The NYT devotes a large amount of resources to “stories that relatively few people read,” the report found, such as “features and columns with little urgency. Stories written in a dense, institutional language that fails to clarify important subjects and feels alien to younger readers. A long string of text, when a photograph, video or chart would be more eloquent.”

This needs to change, according to the authors of the report, because “to do nothing, or to be timid in imagining the future, would mean being left behind.”

In a memo accompanying the report, executive editor Dean Baquet and managing editor Joe Kahn wrote they will train reporters to “think visually and incorporate visual elements into their stories” going forward.

The newspaper also emphasized its need to diversify its staff to include “more people of color, more women, more people from outside major metropolitan areas, more younger journalists and more non-Americans.”

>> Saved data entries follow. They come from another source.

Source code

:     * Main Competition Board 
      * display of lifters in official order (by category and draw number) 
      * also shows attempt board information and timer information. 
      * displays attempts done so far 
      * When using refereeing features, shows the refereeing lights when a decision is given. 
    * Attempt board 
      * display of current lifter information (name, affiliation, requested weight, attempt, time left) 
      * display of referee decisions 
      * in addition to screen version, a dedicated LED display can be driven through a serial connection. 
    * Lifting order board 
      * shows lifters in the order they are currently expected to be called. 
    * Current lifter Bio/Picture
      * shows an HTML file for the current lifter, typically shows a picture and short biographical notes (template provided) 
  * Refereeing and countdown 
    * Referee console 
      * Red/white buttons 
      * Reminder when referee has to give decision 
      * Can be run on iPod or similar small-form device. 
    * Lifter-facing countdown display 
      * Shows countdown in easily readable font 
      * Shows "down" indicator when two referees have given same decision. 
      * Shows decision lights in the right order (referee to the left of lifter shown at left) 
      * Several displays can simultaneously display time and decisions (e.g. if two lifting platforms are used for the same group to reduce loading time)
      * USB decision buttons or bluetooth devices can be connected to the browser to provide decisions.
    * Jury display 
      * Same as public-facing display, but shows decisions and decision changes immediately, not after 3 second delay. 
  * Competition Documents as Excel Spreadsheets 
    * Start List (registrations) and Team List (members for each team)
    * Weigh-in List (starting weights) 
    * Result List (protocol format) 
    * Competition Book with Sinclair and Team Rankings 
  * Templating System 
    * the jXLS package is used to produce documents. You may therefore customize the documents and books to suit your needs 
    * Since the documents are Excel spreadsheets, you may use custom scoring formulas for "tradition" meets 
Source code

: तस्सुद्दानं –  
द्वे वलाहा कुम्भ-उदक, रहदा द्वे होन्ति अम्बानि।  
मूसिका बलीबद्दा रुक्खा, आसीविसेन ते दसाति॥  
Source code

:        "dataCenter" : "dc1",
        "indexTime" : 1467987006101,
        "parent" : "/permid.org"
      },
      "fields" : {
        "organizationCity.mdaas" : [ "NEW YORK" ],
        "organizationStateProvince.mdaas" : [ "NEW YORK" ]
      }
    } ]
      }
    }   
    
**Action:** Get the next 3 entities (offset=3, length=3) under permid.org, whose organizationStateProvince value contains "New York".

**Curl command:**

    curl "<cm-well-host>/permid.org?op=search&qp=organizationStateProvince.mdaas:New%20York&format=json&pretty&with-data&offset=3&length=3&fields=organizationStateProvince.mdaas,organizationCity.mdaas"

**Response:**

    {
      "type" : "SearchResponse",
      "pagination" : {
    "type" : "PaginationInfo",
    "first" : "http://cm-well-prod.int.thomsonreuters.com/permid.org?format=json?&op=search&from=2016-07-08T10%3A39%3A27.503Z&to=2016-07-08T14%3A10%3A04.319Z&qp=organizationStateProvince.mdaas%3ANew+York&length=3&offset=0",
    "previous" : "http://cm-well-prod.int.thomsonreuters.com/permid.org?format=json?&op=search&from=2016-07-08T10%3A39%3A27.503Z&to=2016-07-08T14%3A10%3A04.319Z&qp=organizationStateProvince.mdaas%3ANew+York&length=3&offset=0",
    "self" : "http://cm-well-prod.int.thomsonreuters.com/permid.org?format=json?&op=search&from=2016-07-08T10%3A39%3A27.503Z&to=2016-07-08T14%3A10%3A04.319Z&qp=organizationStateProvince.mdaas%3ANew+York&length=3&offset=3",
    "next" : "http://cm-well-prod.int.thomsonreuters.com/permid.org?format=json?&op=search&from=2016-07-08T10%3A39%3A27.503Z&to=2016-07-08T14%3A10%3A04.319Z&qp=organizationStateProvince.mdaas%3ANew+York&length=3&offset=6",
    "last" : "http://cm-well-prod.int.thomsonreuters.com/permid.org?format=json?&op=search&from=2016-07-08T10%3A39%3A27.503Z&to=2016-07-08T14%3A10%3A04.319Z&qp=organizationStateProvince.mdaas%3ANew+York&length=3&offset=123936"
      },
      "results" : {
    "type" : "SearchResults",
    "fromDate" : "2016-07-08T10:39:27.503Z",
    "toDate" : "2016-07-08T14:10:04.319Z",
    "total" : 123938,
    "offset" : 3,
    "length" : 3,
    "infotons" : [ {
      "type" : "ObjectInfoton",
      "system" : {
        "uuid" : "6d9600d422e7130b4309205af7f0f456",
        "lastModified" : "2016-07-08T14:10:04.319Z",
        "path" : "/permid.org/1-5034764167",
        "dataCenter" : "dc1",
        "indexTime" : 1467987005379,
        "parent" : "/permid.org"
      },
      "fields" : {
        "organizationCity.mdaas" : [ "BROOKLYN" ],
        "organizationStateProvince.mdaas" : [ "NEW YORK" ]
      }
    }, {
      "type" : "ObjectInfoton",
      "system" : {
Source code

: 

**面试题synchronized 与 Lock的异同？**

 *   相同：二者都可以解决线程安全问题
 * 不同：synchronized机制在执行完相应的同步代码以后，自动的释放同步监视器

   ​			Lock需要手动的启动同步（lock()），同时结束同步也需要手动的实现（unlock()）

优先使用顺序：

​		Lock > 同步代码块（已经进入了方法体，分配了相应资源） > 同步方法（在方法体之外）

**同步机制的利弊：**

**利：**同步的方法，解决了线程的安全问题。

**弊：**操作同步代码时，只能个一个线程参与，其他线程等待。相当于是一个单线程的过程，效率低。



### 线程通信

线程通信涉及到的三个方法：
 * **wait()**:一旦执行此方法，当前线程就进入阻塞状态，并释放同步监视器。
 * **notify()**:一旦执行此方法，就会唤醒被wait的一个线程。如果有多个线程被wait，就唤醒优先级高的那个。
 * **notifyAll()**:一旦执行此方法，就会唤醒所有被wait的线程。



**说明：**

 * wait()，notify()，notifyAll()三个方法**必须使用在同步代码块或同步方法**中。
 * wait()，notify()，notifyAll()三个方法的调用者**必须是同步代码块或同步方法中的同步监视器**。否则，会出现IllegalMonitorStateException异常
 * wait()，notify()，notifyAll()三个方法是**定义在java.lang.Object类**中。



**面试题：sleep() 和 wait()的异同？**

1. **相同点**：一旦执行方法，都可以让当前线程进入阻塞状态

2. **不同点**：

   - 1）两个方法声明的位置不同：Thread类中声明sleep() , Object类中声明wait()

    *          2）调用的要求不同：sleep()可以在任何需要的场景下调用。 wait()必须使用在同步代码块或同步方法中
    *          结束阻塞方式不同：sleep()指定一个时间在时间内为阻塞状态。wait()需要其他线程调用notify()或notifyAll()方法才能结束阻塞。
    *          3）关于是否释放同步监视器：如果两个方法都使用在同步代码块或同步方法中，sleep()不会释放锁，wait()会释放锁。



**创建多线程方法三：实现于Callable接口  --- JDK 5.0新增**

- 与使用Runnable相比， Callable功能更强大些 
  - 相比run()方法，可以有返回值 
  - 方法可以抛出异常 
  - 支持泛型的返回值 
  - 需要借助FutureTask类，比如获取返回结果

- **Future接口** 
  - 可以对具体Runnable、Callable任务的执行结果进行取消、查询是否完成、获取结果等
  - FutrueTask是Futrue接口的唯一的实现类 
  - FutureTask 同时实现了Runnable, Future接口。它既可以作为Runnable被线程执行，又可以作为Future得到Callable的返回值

Yet in the memo, Baquet and Kahn warned there will be budget cuts this year. “We will lay out the specifics in the coming weeks and months,” they wrote.

The report touted the success its digital extensions "Cooking" and "Watching," as well as the NYT’ daily briefings, one of “the most successful products” it has launched recently. The publisher plans to innovate similar products for readers through email newsletters, alerts, FAQs, scoreboards, audio, video “and forms yet to be invented.”

Additionally, The New York Times is dedicating $5 million to covering Donald Trump’s administration.

As for its print product, the report indicated the publisher needs to rethink the role of its print product, so reporters can focus on digital. The current set-up is “holding back our ability to make further digital changes, and it is also starting to rob the print newspaper of the attention it needs to become even better.”